If we start at (0, 0), the first "Most SE" graphic in a chain starting there is at the 1st position - (0, 0) = (0, 0) + (0, 0)
For each jump directly E (first to (2,0)), we add 2 to the index of the 1st "Most SE" graphic - it is the third graphic for the next NW-Se chain at (2, 0)
It is the fifth graphic for the chain starting at (4, 0)
And then the second graphic for the one starting at (6, 0), because we take a modulus five
The fourth for the chain starting at (8, 0)
And the first again for the chain starting at (10, 0)
And we can figure out whether a graphic further south is the "Most SE" one by figuring out if it is an offset of (5x, 5y) from a "Most SE" graphic in the top 5 rows. Thus, the chain starting at (4, 0) has "Most SE" graphics at (8, 4), (13, 9), etc.
For determining the graphic to use, you then follow the formula in Dianthus's post #43, using northwestConnection and southeastConnection to determine whether to add 1 and 8 for NW/SE respectively.
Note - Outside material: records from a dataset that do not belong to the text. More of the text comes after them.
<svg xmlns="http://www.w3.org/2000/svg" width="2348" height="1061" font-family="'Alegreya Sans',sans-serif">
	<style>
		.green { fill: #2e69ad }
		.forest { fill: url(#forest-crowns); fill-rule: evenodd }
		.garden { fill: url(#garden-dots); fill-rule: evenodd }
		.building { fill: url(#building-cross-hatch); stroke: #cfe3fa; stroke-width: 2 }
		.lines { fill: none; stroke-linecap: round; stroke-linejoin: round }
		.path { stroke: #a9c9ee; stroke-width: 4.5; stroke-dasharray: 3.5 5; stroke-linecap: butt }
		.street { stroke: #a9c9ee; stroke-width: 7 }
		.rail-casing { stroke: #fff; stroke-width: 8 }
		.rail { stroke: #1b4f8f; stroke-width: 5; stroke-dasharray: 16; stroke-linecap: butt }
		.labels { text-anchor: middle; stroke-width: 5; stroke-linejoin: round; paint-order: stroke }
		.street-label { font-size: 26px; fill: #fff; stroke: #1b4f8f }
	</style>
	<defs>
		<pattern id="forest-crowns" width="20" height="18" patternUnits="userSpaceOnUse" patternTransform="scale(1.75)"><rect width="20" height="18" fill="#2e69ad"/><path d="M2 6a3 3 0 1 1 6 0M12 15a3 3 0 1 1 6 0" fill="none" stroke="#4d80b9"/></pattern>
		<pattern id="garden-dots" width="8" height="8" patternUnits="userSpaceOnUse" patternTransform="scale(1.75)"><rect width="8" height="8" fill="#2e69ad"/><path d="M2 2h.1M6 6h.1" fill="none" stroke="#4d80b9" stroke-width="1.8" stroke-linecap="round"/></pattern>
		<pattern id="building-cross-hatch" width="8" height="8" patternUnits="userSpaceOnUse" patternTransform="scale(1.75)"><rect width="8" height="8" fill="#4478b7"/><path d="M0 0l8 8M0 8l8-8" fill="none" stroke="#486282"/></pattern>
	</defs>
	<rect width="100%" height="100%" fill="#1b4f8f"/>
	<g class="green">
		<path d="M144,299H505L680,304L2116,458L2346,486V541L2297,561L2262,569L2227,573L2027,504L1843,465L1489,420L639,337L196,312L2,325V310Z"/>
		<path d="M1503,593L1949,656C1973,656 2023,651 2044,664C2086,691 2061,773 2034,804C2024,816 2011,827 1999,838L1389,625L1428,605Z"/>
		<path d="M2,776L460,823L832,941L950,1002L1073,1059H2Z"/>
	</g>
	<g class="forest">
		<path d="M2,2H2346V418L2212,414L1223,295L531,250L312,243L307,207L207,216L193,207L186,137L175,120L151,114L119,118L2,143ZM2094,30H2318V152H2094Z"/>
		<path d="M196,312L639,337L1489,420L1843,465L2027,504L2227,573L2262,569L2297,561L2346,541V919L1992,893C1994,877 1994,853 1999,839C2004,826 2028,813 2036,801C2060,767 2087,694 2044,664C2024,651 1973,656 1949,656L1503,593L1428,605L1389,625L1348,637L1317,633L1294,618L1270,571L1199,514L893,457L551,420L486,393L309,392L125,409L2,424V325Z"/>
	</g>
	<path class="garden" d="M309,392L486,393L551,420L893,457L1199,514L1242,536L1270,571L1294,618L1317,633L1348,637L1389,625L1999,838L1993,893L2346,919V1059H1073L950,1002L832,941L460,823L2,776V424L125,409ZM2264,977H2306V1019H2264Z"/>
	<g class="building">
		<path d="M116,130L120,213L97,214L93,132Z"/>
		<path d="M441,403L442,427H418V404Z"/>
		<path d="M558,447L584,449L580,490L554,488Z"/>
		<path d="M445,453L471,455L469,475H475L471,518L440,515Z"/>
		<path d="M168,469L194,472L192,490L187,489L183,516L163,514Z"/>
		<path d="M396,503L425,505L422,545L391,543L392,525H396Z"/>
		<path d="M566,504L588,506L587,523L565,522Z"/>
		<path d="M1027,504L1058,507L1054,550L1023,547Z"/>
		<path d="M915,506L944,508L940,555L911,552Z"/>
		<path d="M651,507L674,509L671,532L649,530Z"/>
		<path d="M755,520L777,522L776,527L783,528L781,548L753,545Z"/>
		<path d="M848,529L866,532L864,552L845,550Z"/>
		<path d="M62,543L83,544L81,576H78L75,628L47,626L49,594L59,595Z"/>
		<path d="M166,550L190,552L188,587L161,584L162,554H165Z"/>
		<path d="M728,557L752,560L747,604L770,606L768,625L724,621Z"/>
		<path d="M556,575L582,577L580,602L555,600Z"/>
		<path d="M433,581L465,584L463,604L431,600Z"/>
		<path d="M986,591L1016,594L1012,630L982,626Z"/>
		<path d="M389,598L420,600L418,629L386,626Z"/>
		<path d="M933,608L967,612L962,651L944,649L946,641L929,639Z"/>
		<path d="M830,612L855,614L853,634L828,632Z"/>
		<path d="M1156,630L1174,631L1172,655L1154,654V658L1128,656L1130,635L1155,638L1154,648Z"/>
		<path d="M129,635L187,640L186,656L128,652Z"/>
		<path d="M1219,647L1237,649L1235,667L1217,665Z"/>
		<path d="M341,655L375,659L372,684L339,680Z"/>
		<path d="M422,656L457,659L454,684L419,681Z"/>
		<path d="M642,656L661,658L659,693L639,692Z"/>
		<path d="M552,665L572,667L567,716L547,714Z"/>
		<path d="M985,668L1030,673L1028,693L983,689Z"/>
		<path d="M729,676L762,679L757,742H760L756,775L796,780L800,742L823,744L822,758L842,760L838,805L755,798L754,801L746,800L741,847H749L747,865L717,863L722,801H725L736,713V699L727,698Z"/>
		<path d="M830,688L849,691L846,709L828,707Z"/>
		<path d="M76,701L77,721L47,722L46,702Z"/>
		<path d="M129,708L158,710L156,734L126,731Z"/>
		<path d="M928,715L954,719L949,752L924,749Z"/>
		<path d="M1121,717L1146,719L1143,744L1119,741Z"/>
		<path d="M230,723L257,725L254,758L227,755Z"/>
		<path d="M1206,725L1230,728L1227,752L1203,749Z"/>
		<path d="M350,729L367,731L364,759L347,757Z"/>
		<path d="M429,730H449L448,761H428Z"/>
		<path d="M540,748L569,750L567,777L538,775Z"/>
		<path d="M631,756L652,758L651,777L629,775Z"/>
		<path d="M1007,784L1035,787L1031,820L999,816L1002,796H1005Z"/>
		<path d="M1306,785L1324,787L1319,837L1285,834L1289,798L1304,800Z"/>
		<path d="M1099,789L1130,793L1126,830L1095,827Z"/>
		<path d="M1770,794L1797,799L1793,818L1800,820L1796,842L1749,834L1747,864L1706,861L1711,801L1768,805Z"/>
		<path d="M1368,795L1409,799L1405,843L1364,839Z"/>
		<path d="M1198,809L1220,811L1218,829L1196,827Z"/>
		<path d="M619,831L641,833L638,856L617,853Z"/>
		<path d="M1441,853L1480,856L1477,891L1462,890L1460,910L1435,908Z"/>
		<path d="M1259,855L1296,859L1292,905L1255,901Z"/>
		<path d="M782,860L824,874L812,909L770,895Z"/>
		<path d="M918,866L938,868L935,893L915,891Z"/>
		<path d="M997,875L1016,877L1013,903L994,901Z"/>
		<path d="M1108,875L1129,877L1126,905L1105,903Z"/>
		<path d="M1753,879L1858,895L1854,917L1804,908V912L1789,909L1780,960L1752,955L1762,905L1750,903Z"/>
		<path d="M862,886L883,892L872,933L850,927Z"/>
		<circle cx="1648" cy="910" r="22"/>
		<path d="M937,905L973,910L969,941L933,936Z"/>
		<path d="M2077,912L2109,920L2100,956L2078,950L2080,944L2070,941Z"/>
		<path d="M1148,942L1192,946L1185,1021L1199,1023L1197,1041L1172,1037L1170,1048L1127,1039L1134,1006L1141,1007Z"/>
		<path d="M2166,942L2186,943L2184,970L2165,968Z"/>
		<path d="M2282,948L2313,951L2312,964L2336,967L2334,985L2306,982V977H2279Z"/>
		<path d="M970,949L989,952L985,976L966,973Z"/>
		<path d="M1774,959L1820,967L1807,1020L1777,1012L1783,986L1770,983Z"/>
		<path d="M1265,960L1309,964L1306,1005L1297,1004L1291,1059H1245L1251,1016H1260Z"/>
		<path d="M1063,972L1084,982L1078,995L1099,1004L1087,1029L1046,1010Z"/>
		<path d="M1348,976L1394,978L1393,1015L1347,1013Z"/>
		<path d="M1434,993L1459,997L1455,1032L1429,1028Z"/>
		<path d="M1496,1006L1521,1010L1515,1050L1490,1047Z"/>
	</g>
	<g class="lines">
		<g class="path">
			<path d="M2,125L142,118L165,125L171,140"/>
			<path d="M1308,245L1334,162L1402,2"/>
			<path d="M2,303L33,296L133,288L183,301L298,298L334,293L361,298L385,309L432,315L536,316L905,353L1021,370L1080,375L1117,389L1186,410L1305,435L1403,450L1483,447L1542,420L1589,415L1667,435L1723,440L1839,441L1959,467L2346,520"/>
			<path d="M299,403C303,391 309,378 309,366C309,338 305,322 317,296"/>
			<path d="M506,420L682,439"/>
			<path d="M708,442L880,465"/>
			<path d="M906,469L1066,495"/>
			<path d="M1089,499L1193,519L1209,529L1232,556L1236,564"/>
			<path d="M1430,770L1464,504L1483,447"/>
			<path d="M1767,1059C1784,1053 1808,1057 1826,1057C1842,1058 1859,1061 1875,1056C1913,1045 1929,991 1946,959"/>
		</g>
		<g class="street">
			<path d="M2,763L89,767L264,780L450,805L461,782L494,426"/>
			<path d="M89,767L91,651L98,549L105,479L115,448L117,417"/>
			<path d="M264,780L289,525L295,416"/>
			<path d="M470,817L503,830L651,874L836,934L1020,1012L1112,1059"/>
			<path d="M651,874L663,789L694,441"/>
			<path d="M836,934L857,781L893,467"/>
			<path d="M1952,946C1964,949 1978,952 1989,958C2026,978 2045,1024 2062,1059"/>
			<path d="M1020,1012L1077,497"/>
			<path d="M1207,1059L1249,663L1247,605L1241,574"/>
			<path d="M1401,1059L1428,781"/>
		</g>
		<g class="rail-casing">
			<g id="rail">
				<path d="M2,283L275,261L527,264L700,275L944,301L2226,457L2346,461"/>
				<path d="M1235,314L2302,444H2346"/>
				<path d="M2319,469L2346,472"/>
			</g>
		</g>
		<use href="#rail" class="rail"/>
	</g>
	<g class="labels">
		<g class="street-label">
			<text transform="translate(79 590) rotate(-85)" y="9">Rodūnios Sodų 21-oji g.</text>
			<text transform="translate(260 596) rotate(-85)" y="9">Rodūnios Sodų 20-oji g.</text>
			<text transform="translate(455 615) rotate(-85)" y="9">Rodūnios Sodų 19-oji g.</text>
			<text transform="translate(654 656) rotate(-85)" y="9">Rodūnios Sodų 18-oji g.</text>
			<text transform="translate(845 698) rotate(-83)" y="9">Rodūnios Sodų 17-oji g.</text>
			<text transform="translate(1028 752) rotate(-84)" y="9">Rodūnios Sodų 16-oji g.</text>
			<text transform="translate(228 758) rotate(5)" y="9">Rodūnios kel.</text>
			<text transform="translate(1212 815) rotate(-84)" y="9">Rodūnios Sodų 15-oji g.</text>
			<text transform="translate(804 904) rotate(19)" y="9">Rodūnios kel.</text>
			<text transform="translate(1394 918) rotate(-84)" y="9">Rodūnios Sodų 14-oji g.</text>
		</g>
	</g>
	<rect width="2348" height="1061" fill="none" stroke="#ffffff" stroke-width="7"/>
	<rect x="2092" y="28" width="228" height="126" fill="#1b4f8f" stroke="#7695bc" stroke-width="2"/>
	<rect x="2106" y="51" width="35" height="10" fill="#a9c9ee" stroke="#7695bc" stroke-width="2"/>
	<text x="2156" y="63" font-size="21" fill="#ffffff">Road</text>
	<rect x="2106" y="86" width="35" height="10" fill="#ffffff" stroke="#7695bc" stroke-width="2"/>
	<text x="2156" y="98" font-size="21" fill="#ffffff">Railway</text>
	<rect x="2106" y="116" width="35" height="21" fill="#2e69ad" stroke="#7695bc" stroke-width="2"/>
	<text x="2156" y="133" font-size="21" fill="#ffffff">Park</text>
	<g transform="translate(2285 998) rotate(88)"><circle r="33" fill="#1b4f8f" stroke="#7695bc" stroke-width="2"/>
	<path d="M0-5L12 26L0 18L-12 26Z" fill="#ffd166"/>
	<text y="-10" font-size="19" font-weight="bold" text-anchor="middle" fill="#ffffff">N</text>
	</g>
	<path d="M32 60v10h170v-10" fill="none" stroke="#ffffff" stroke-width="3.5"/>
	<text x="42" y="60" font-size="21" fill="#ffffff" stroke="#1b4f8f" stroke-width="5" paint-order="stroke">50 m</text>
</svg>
I unfortunately have not been able to figure out what the formula for NE-SW chains is. I'm simply always adding 2/4 for NE/SW, respectively, which doesn't always match up with Civ but does more than half the time. At this point I've decided to throw in the towel on figuring that out and go forward with other things in life. But I'm uploading my most recent spreadsheets and notes so that if someone else cares to look, they can have a base of information to start from.